One of the things I love the most about mindfulness practice is this duality between the idea that we need to train our minds and build skills and get somewhere, and the conflicting idea that we are to accept ourselves as we are, love ourselves, and offer ourselves compassion. That everything we are is OK, that we have enough, and we are enough. There seems to be a tension between these ideas, but it really only lies in the intellectual realm. When you actually practice mindfulness, you’ll find you can walk this line quite skillfully.
A 10-Minute Practice to Fully Experience the Present
- Start by finding a comfortable position. I like to think of myself as embodying my intention for the practice in the way I hold my body: I intend to do nothing, but with a sense of presence, awareness, and relaxation.
- Take a breath or two to let go of whatever came before this practice, and whatever may come after. You may close your eyes, or keep them open, finding a spot to focus your gaze.
- When you’re ready, let go of any kind of intention to change anything about what you’re experiencing in this moment. Drop the resistance and let it happen. If you find yourself naturally gravitating to another practice you do—paying attention to the breath, or sounds, or saying an affirmation—let that be a part of your natural state in this moment.
- You may also notice yourself feeling uncomfortable. Maybe you’re tired, drowsy, or getting bored already. Maybe you’re caught up in racing thoughts about all the challenges we’re facing. Whatever it is you’re noticing, in this practice, there’s no need to fight any of it. Just let it happen, in a radical act of self-acceptance.
- Maybe you notice some external experience, like your neighbours are banging on the wall, or your roommate or spouse is speaking loudly in the other room. Embrace that as part of the meditation, and accept it as part of your experience in this moment. This is exactly what it’s like to be you in this moment. All we’re doing here is dropping the fight and accepting completely, just to see what happens. Bring a sense of curiosity. What happens when you fully do nothing, and let things be as they are?
- Often when we’re trying to take a break, that idea of taking a break can be pretty effortful. We can find ourselves trying really hard to relax, to stop thinking, to enjoy something. But is that really a break?
- In this practice, we are not trying to do anything. Maybe you are thinking. What happens when you just let that happen? Maybe you’re not enjoying this meditation, or you find yourself confused. You can let it happen.
- Sometimes our self-care routine—whether it’s exercise, mindfulness, or something else—becomes an entry on our task list that we’re trying to check off in our already overwhelmed lives. That can be a useful framing, but sometimes it can take over and we lose track of being present without striving to change something. Let’s refresh our intention, start again, and spend this time truly just being here, without any attempt to change anything about what we’re experiencing. For this next minute, anything you’re experiencing is OK exactly the way it is.
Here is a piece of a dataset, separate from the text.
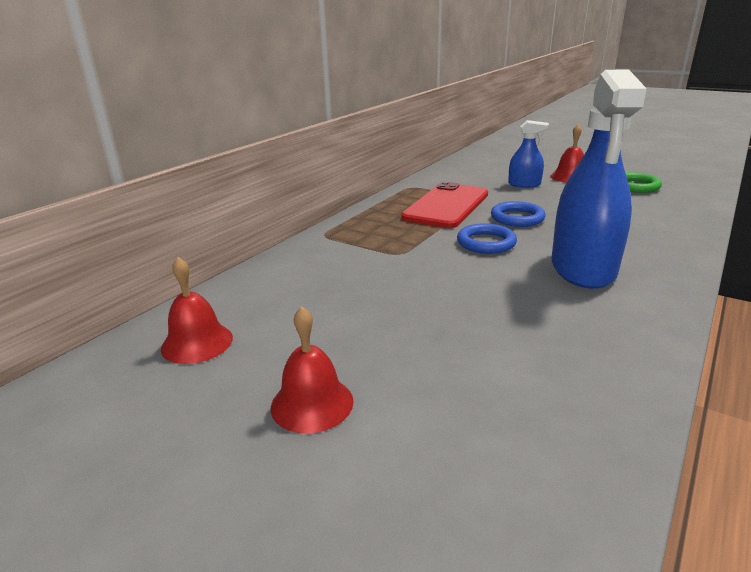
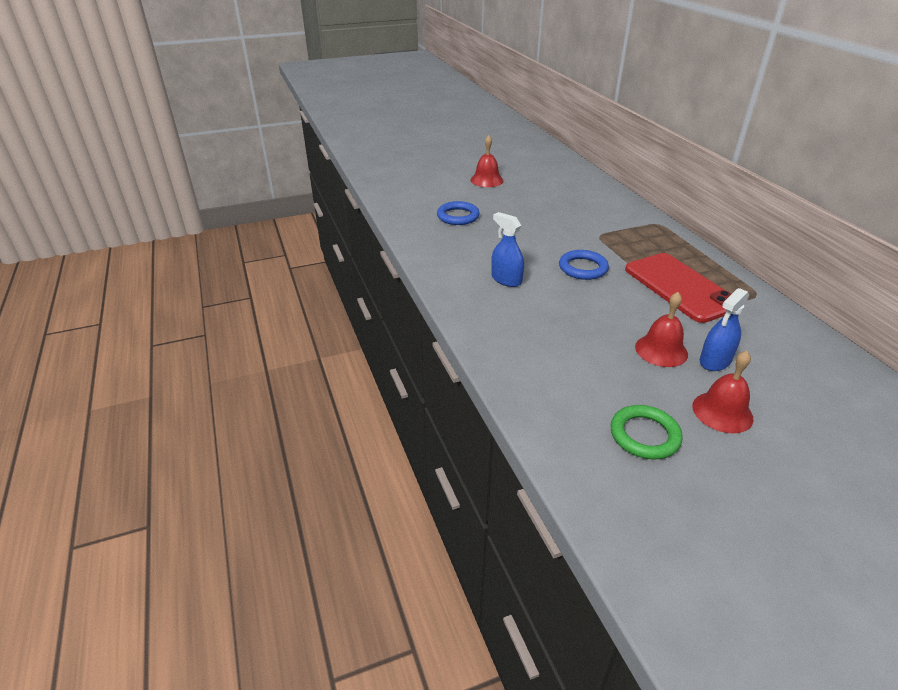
camera: 125 degrees right, 10 degrees up
(197, 343) = (555, 171): red bell -> red bell (661, 350)
(517, 218) = (618, 304): blue ring -> blue ring (458, 216)
(583, 268) = (506, 279): blue spray bottle -> blue spray bottle, size x0.49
- Take this last moment to let go of the practice. At your own pace, see if you can carry forward whatever insight you discovered into whatever’s coming next in your day. A sense of balancing on the tightrope between striving to be better, to do better, to help yourself, to help others, to take care of yourself, to get that task done—with the sense of just being ok with the way things are. Especially in challenging situations, this can be a very difficult line to walk. I encourage you to keep this practices to balance out the more goal-directed practices in your routine.